Collapsible laundry hamper with two layers of sport flooring, one on the outside bottom, one on the inside with 1/4" foam cylinders to keep the line from tangling. Glue the two layers together with the mesh bottom sandwiched between. It takes two layers to provide enough weight so it won't blow out of the boat when running with a rod in it. I know this for a fact. Line is stripped out ready to cast when you find the fish.


----------



## AZ_squid (Mar 14, 2018)

R-Dub said:


> View attachment 95128
> If you come down to corpus, hit me up and we’ll go for a spin and you could try this little gizmo. It’s out of the way and allows a natural strip to the side.

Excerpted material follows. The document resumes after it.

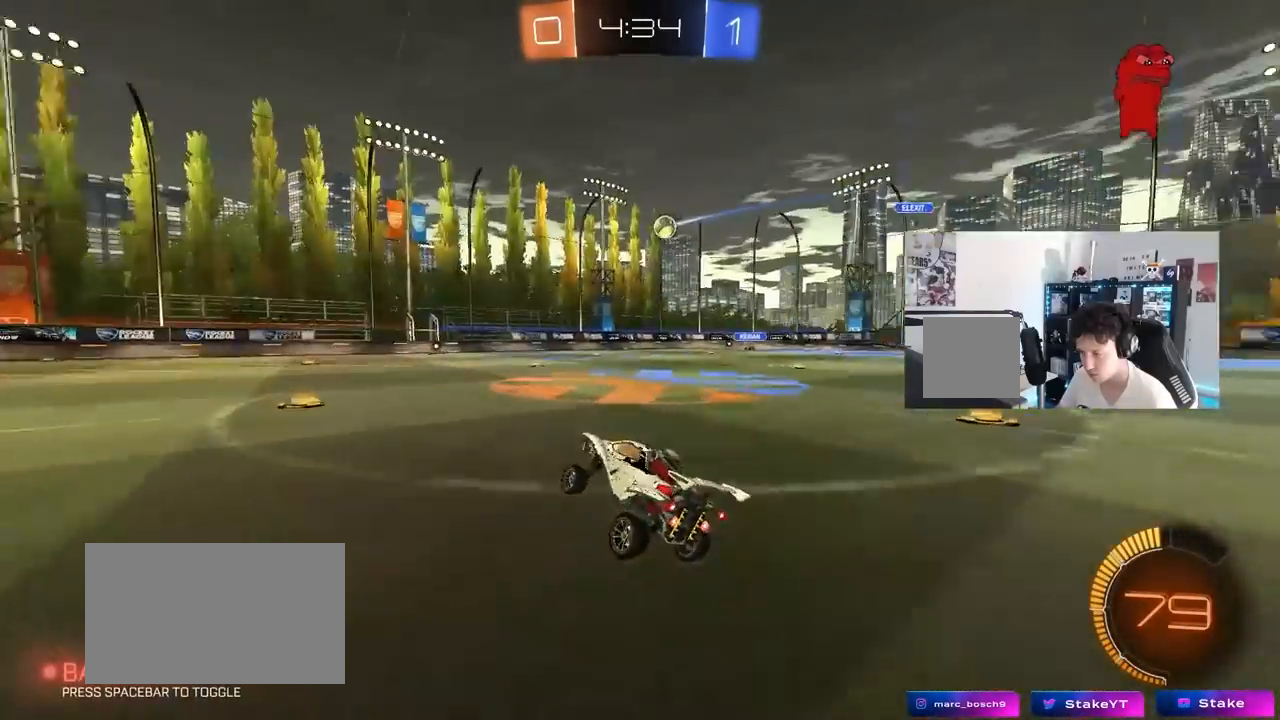
{"keys": ["a", "w"], "mouse": [], "mouse_move": "still", "events": [[17, "space", "up"], [50, "a", "down"], [50, "w", "down"], [383, "shift", "down"], [483, "shift", "up"]]}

X2 on R-dubs contraption. It's great on the skiff during windy conditions, and it hangs low enough to get a natural strip as opposed to the green waist basket I use. Also it sheds water much better than mine does in the surf.


----------



## Steve_Mevers (Feb 8, 2013)

FlyBy said:


> Collapsible laundry hamper with two layers of sport flooring, one on the outside bottom, one on the inside with 1/4" foam cylinders to keep the line from tangling. Glue the two layers together with the mesh bottom sandwiched between. It takes two layers to provide enough weight so it won't blow out of the boat when running with a rod in it. I know this for a fact. Line is stripped out ready to cast when you find the fish.
> View attachment 95186
> View attachment 95188


I used to use that same setup with lead shot in a hose for weight, but in heavy winds I have had it blow out of the boat with my rod in it. I finally got a strip and feed and it is rock solid in the wind.


----------



## ERK (Mar 6, 2019)

I've had a Line Hut 2.0 for a few months and it is awesome! The ability to adjust the height is great. Very versatile. I especially like it for the waiting game during poon season. Having that adjustable height allows you to keep the rod within hands reach whether on a platform or on a flat surface. I've got a SUP too, and the adjustable Line Hut has made fly fishing from that platform wayyyyy more effective. I hate having to bend over to pick up the rod and risk taking my eyes off of the fish. Minimizes noise potential too. I am fairly new to the fly game, but don't see how line management could get much better.


----------



## Castman (Sep 22, 2019)

I use a rubber maid dish tub. Drilled holes in the bottom. Drill from outside in. You may have to knock down the burs. Don not leave any sharp burs. Use a wading belt to attached it to the stand. Cheap, easy to store.
I used a heated16 penny nail to melt the slots for the wading belt. If you cut the plastic it will fail down the road.


----------



## Sabalo (Sep 6, 2019)

Matts:
I echo what ifsteve and ERK have said. I made the collapsible laundry basket, but it tilts when the wind kicks up plus it is not sturdy enough to hold my rod. I often fish solo and having the Carbon Marine 2.0 is the ticket, at least for me. I can place it on my platform next to me and have my rod ready to cast by placing the butt in one of the handle holes and my fly sitting next to it. That way I can pole easily and have my rod in the ready when I spot a fish. the only movement is to put my push pole in the pole caddy before I cast. The extra weight in the 2.0 holds it securely in place even in stiff wind. I do like the height adjustability as I can either use it on my casting platform or place on bow of my skiff next to platform if I wish. its a little pricey but worth it in my opinion. The only slight complaint, is I had the line mgt insert. They are long spikes and at times they tend to grab the line. been better if CM has used fatter and slicker stick up. That said, most of the time no issues. best part is if you need to run to a new spot, you can just pull the bucket off platform and go. no need to stow rod as it rides securely in the bucket. I was with a friend the other day offshore chasing dolphin, he liked it so much he said he was placing an order the next day. Best of luck in your decision.


----------